▶ Travail demandé
1/ Réécrivez l'extrait du texte sur les infrastructures municipales qui commence à « La démocratie y » et se termine à « prévient Marie-Claude Prémont. », en y remplaçant « citoyens » par « électeurs ».
2/ D'après le texte sur les infrastructures municipales, à quel moment le projet de loi 134 a-t-il été adopté ?
3/ Poursuivez le texte sur les infrastructures municipales à partir de sa dernière phrase.

▶ Texte à lire
-=-=-
D’abord, la Loi sur l’Agence des partenariats public-privé oblige de soumettre à celle-ci tout projet d’infrastructure financé en partie par le gouvernement. Une obligation à laquelle se sont unanimement opposées les municipalités québécoises, craignant une perte d’autonomie dans la gestion des services qui relèvent de leurs compétences. Poursuivant ces mêmes objectifs sur la scène municipale, la Loi sur la Société de financement des infrastructures locales (SFIL) est venue « transformer les règles de financement, et possiblement de contrôle, de gestion ou de propriété des infrastructures locales », écrit Mme Prémont, en imposant des conditions strictes pour l’accès au financement proposé par la SFIL. À cela, vient s’ajouter le projet de loi 134, adopté sans consultation ni débat en décembre 2005, qui permet à une municipalité de confier à l’entreprise privée la responsabilité d’assurer le financement des infrastructures pour les services d’eau. L’instauration de ces nouveaux mécanismes de financement soutient ainsi la loi sur les compétences municipales, dont plusieurs articles « autorisent les municipalités locales à aliéner, céder ou transférer leurs réseaux ou leurs compétences en matières de services publics », poursuit-elle, et ce pour des contrats de 25 ans.
La démocratie y perd au change
Alors que les citoyens doivent normalement approuver tout règlement d’emprunt d’une municipalité, de même que tout transfert des droits et pouvoirs de services municipaux, les législations évoquées précédemment pourraient escamoter ces dispositifs de contrôle démocratique. De plus, la possibilité d’un contrat de 25 ans en inquiète plusieurs. « C’est l’équivalent de six mandats à la mairie », s’exclame Yves Bellavance de la Table régionale des organismes volontaires en éducation populaire (Trovep Montréal). « On peut changer une loi, un règlement, même une Constitution, mais résilier un contrat, c’est très compliqué et très cher », prévient Marie-Claude Prémont.
-=-=-
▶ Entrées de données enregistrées
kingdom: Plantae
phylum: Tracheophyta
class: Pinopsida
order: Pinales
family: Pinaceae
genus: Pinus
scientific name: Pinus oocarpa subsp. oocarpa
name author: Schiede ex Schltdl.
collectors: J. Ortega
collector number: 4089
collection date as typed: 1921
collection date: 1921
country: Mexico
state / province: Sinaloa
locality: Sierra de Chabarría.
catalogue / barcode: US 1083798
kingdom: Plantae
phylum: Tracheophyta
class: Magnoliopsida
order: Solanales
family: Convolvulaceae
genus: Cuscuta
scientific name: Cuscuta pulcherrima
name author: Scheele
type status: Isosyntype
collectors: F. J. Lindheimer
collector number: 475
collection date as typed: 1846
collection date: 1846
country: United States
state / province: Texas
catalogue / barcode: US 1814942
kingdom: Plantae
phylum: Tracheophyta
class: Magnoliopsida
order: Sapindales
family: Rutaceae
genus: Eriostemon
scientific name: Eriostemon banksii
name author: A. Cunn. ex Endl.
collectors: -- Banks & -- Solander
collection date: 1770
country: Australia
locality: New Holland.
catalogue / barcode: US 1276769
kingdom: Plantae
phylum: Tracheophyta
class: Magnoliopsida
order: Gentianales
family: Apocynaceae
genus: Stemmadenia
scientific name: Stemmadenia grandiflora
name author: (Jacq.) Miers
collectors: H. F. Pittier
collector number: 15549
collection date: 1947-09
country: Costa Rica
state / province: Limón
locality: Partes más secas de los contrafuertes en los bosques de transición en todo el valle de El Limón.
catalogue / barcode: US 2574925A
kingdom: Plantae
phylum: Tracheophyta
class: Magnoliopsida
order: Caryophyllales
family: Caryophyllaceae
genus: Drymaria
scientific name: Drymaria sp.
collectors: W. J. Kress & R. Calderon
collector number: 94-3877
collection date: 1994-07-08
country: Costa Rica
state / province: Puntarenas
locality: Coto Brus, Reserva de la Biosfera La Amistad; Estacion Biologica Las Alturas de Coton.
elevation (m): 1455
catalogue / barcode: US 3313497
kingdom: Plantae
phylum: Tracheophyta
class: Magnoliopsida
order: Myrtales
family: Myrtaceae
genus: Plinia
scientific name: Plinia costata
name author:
-=-=-
▶ Réponses
1/
La démocratie y perd au change
Alors que les électeurs doivent normalement approuver tout règlement d’emprunt d’une municipalité, de même que tout transfert des droits et pouvoirs de services municipaux, les législations évoquées précédemment pourraient escamoter ces dispositifs de contrôle démocratique. De plus, la possibilité d’un contrat de 25 ans en inquiète plusieurs. « C’est l’équivalent de six mandats à la mairie », s’exclame Yves Bellavance de la Table régionale des organismes volontaires en éducation populaire (Trovep Montréal). « On peut changer une loi, un règlement, même une Constitution, mais résilier un contrat, c’est très compliqué et très cher », prévient Marie-Claude Prémont.

2/ En décembre 2005.

3/
Dès les premières étapes de cette expérience, de sérieuses entorses à la démocratie ont été observées. Tous les intervenants rencontrés s’inquiètent de la validité du processus, ainsi que du rôle joué par le comité de transition et de son président, Pierre Lortie. En effet, l’attribution du contrat par ces derniers à l’automne 2005 s’est faite non seulement avant la constitution de la nouvelle ville, mais avant l’élection des conseillers, le 6 novembre dernier. De plus, si la loi oblige à ouvrir un registre permettant la tenue éventuelle d’un référendum, rien n’indique comment une municipalité doit annoncer cette tenue. « À la Coalition Eau secours, on surveillait cela de près et on ne l’a pas vu passer », s’indigne Gaétan Breton. Si bien que moins de cinq personne ont signé le registre qui n’a été ouvert... qu’une seule journée. Aucun référendum n’a donc eu lieu.
Le PPP conclu à Côte-Saint-Luc et Westmount pour la gestion des services d’eau est un premier cas d’espèce au Québec. Maintenant que l’appareil législatif est en place, faut-il craindre une reproduction du modèle sur notre territoire, alors que, rappelons-le, 95 % de la gestion des services d’eau dans les pays industrialisés est publique ? « L’expérience à Côte-Saint-Luc et Westmount est une vitrine pour Dessau-Soprin. Ils vont mettre le paquet pour avoir une expérience qui fonctionne, des élus satisfaits qui pourront faire de la publicité auprès d’autres municipalités », soutient le professeur Hamel. « Il s’agit non seulement d’un banc d’essai pour l’entreprise, mais pour notre mouvement de contestation », ajoute Yves Bellavance, qui travaille avec Eau secours et d’autres groupes à réanimer la coalition montréalaise pour un débat sur l’eau. « On souhaite que Montréal réaffirme clairement sa position de ne pas privatiser les services d’eau, cette ressource vitale et stratégique sur le plan de la santé publique ».